--- DATA IN THIS EXERCISE Enclosed Below ---

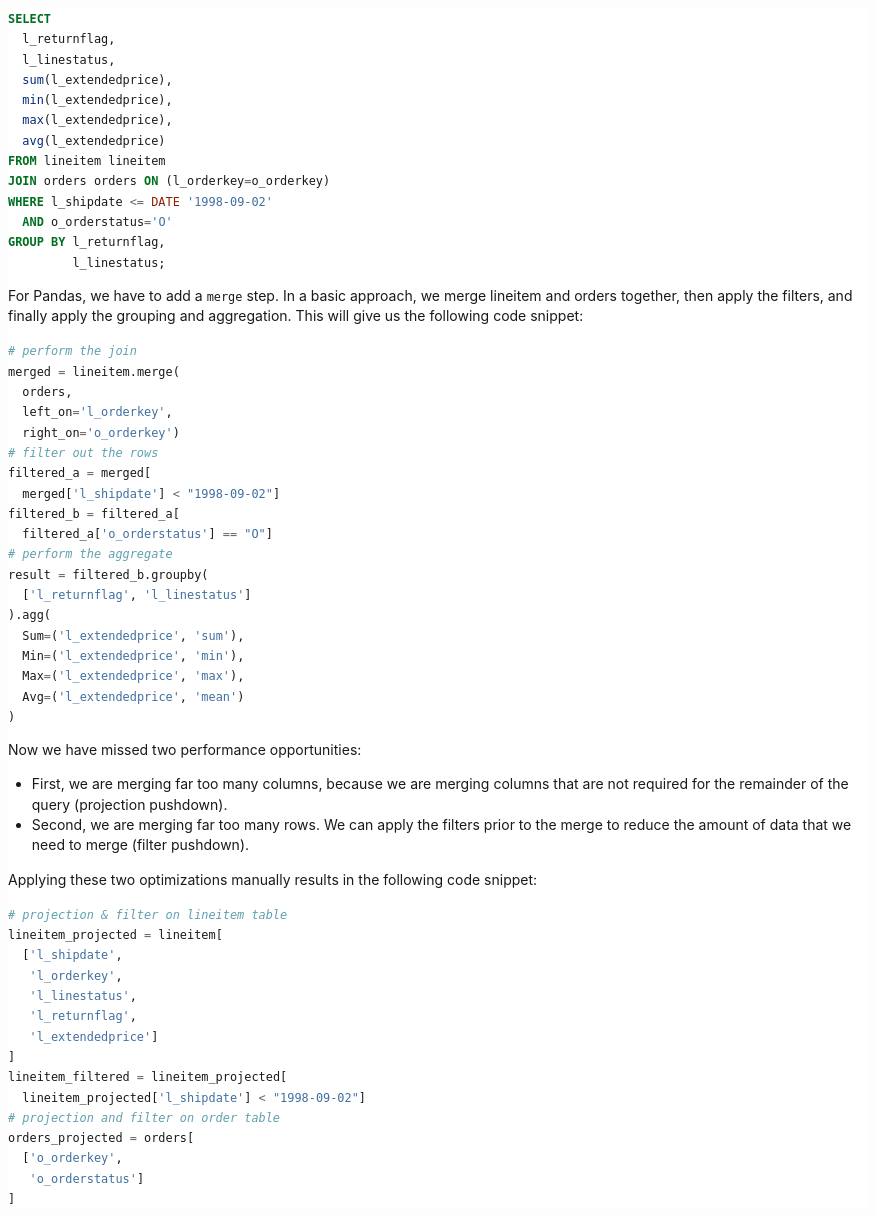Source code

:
 ```sql
SELECT
  l_returnflag,
  l_linestatus,
  sum(l_extendedprice),
  min(l_extendedprice),
  max(l_extendedprice),
  avg(l_extendedprice)
FROM lineitem lineitem
JOIN orders orders ON (l_orderkey=o_orderkey)
WHERE l_shipdate <= DATE '1998-09-02'
  AND o_orderstatus='O'
GROUP BY l_returnflag,
         l_linestatus;
```

For Pandas, we have to add a `merge` step. In a basic approach, we merge lineitem and orders together, then apply the filters, and finally apply the grouping and aggregation. This will give us the following code snippet:

```python
# perform the join
merged = lineitem.merge(
  orders,
  left_on='l_orderkey',
  right_on='o_orderkey')
# filter out the rows
filtered_a = merged[
  merged['l_shipdate'] < "1998-09-02"]
filtered_b = filtered_a[
  filtered_a['o_orderstatus'] == "O"]
# perform the aggregate
result = filtered_b.groupby(
  ['l_returnflag', 'l_linestatus']
).agg(
  Sum=('l_extendedprice', 'sum'),
  Min=('l_extendedprice', 'min'),
  Max=('l_extendedprice', 'max'),
  Avg=('l_extendedprice', 'mean')
)
```

Now we have missed two performance opportunities:

* First, we are merging far too many columns, because we are merging columns that are not required for the remainder of the query (projection pushdown).
* Second, we are merging far too many rows. We can apply the filters prior to the merge to reduce the amount of data that we need to merge (filter pushdown).

Applying these two optimizations manually results in the following code snippet:

```python
# projection & filter on lineitem table
lineitem_projected = lineitem[
  ['l_shipdate',
   'l_orderkey',
   'l_linestatus',
   'l_returnflag',
   'l_extendedprice']
]
lineitem_filtered = lineitem_projected[
  lineitem_projected['l_shipdate'] < "1998-09-02"]
# projection and filter on order table
orders_projected = orders[
  ['o_orderkey',
   'o_orderstatus']
]
```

--- End of Enclosed DATA IN THIS EXERCISE ---

→ HOW TO COMPLETE THIS TASK:
Output all of the data above exactly; no pictures should appear.

→ ANSWER BELOW:
Source code

:
 ```sql
SELECT
  l_returnflag,
  l_linestatus,
  sum(l_extendedprice),
  min(l_extendedprice),
  max(l_extendedprice),
  avg(l_extendedprice)
FROM lineitem lineitem
JOIN orders orders ON (l_orderkey=o_orderkey)
WHERE l_shipdate <= DATE '1998-09-02'
  AND o_orderstatus='O'
GROUP BY l_returnflag,
         l_linestatus;
```

For Pandas, we have to add a `merge` step. In a basic approach, we merge lineitem and orders together, then apply the filters, and finally apply the grouping and aggregation. This will give us the following code snippet:

```python
# perform the join
merged = lineitem.merge(
  orders,
  left_on='l_orderkey',
  right_on='o_orderkey')
# filter out the rows
filtered_a = merged[
  merged['l_shipdate'] < "1998-09-02"]
filtered_b = filtered_a[
  filtered_a['o_orderstatus'] == "O"]
# perform the aggregate
result = filtered_b.groupby(
  ['l_returnflag', 'l_linestatus']
).agg(
  Sum=('l_extendedprice', 'sum'),
  Min=('l_extendedprice', 'min'),
  Max=('l_extendedprice', 'max'),
  Avg=('l_extendedprice', 'mean')
)
```

Now we have missed two performance opportunities:

* First, we are merging far too many columns, because we are merging columns that are not required for the remainder of the query (projection pushdown).
* Second, we are merging far too many rows. We can apply the filters prior to the merge to reduce the amount of data that we need to merge (filter pushdown).

Applying these two optimizations manually results in the following code snippet:

```python
# projection & filter on lineitem table
lineitem_projected = lineitem[
  ['l_shipdate',
   'l_orderkey',
   'l_linestatus',
   'l_returnflag',
   'l_extendedprice']
]
lineitem_filtered = lineitem_projected[
  lineitem_projected['l_shipdate'] < "1998-09-02"]
# projection and filter on order table
orders_projected = orders[
  ['o_orderkey',
   'o_orderstatus']
]
```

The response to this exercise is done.